I have a secret. O.K., so if you know me personally it’s not much of a secret. Up until just a few weeks ago I thought that I had a learning disability when it comes to remembering names. I’m not kidding. Just ask my wife. When we first started dating one of the first things that I told her was that I have two major weaknesses. (She’s since found more, but that’s another story…) One weakness is that I am direction-challenged. The second is that I am horrible at remembering names. I told her that it wasn’t that I wanted to be rude, it’s just that she would need to step in and introduce herself when meeting people she hadn’t yet met because I would likely blank on their names. Embarrassing, right? This is particularly embarrassing when you’re a teacher with around 130 students and close to 100 colleagues that you see on a regular basis. Very… The trouble is that I can remember faces, and all sorts of other facts extremely well, but it’s just proper names that are my arch-nemesis.
That is until just a few short weeks ago. A few weeks ago I was thinking, “What is something that I would like to change in my life?” One of the top things was remembering names. I really do enjoy people, and consider myself to be rather outgoing most of the time, but it feels debilitating when you can’t remember other people’s names. So, I did what any modern person would do. I Googled it. And, lo and behold, I ran across a video by Ron White. (And, yes, I can now remember his name!) Here is a link to the particular article that I’m referring to: How to Memorize Names At first I was a bit skeptical, since I really had tried many different ways to remember names, with very little success.
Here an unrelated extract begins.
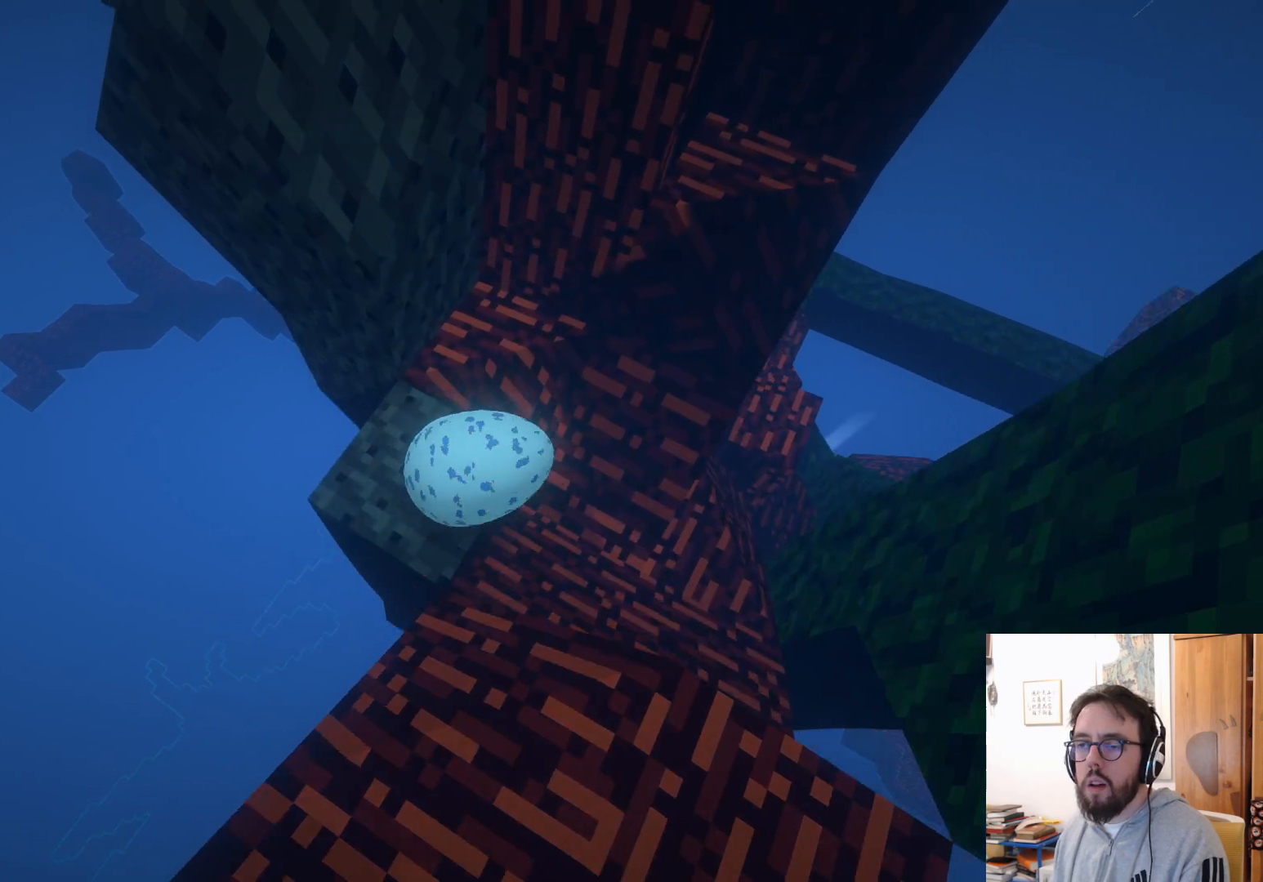
{"buttons": [], "left_stick": "down-left", "right_stick": "center", "events": [[83, "A", "down"], [350, "A", "up"]]}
You can follow the link to find out all the details, but the part that really clicked with me was coming up with a particular image for each name. (Thankfully he has a list of the most common names with images that he has decided upon already.) So, once you have memorized the images for each name you then visualize the image for the person when you meet them, and then repeat it again later to make sure you have it down. For example, Ron’s image is rum. So, I imagine Ron drinking rum, and then the next time I see him I can remember rum, and since rum = Ron I can then remember his name. It’s like magic!
Of course, it still takes a lot of practice to get down all of the images for each name, but once you have those down it makes it much easier (at least for me) to remember their names. I’ve been practicing with my students and have been able to get all of their names down, which has almost never happened for me before, as much as it pains me to say it. Of course, I’m still not perfect at it, and it will take me more time to get the system down for all of the common names, and then even more time for the uncommon ones. but I’m just excited that I have found a way that can help me to remember something that I seriously thought I was completely incapable of doing. I know that it still takes work, and an investment in time, but I can now see that is possible for me to remember names. If you have this same problem I would really encourage you to follow the link above and find out more. I already feel more empowered and more able to show that I care for others in a way that I didn’t think I could before.